## PROMPT A
Copy the passage on the Lord's Prayer word for word, from "In a garden" up to and including "God see him.".

=== READING PASSAGE ===

From the beginning of time humanity has been a restless lot, perennially mindful of attributing to Almighty God a face.

In a garden called Eden, the disobedient Adam and Eve flee in terror lest they see God’s face.

On a hill called Tabor, Peter, James and John cast themselves on the ground, lest they glance at God.

Near a brook called Cedron, Judas loops a halter over a tree in despair, lest God see him.

Atop a mountain called Olivet, outside Jerusalem, there stands a church with a strange name; it is called the Church of the Our Father. The subject of today’s gospel. For it is here on Mount Olivet that a church stands over the exact spot where Jesus taught His prayer to the apostles.

If today we could put ourselves in a time capsule and project back 2000 years and recline on the grass upon Mount Olivet and listen to those words of the Lord’s Prayer, we would hear the sum and substance of Christianity. In His prayer, the eloquence of all churches fades away before its sheer simplicity. The penetrating theologies of an Augustine, an Aquinas, a Luther, or a Calvin, grow pale. The fervor of an Xavier or a Paul is feebled. The intellectual genius of the Greeks and Romans fades away into a misty oblivion. Let’s for a moment today review Christ’s historic and meaningful words.

===

## PROMPT B
Rewrite the listing that comes after this passage as a JSON list of strings, with one string per line of the listing and no blank lines. Leave out the picture markers.

=== MATERIAL FOR THIS TASK ===

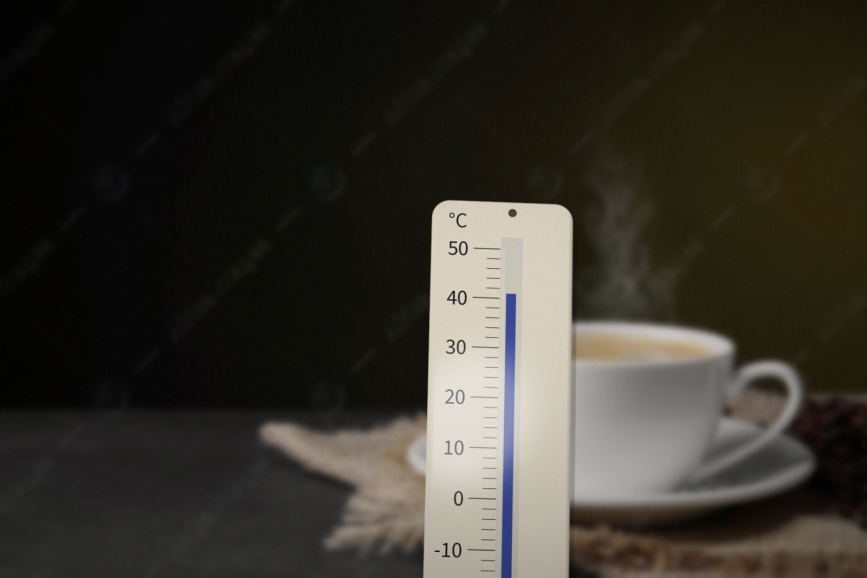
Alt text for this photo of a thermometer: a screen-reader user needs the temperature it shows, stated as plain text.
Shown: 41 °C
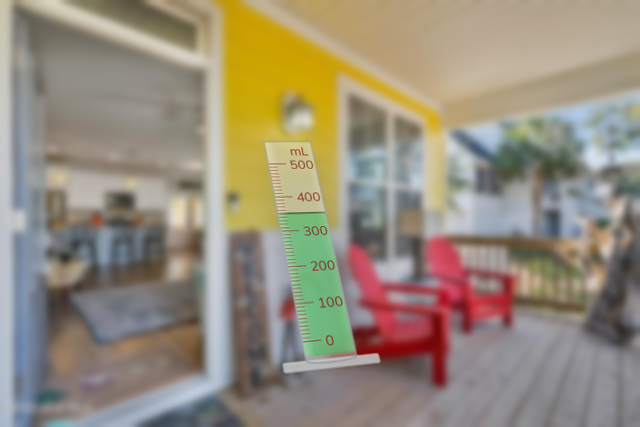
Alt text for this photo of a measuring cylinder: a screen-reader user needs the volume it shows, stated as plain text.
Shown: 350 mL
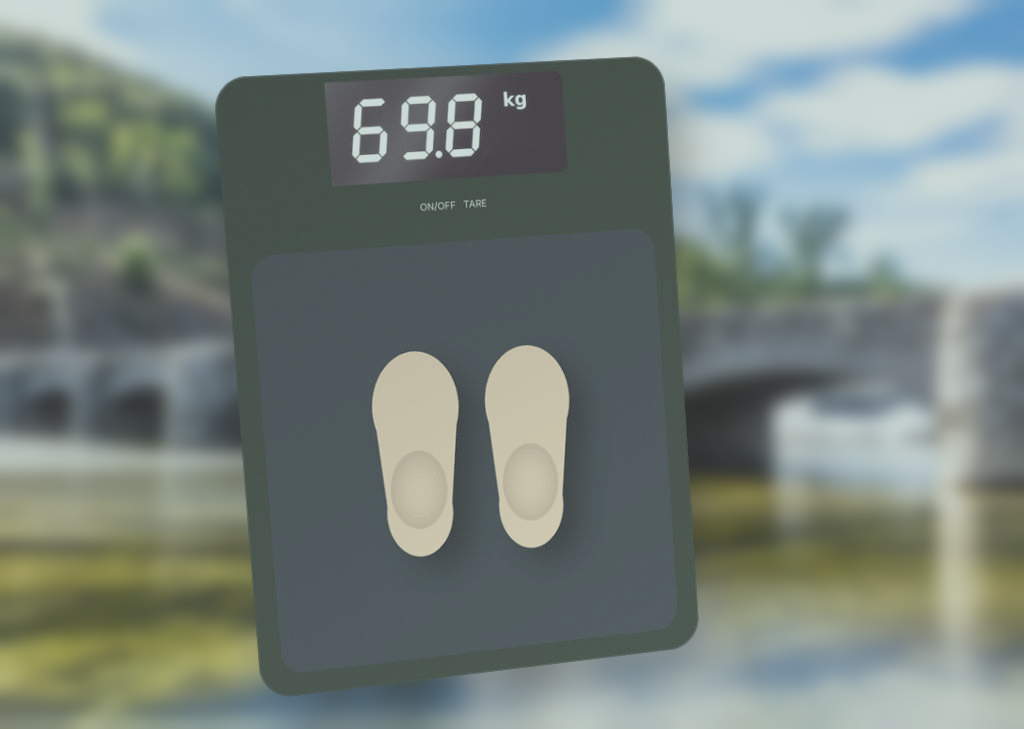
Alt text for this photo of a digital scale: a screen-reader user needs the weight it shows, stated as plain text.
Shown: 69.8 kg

===

## EXPECTED ANSWER A
In a garden called Eden, the disobedient Adam and Eve flee in terror lest they see God’s face.

On a hill called Tabor, Peter, James and John cast themselves on the ground, lest they glance at God.

Near a brook called Cedron, Judas loops a halter over a tree in despair, lest God see him.

## EXPECTED ANSWER B
[
  "Alt text for this photo of a thermometer: a screen-reader user needs the temperature it shows, stated as plain text.",
  "Shown: 41 °C",
  "Alt text for this photo of a measuring cylinder: a screen-reader user needs the volume it shows, stated as plain text.",
  "Shown: 350 mL",
  "Alt text for this photo of a digital scale: a screen-reader user needs the weight it shows, stated as plain text.",
  "Shown: 69.8 kg"
]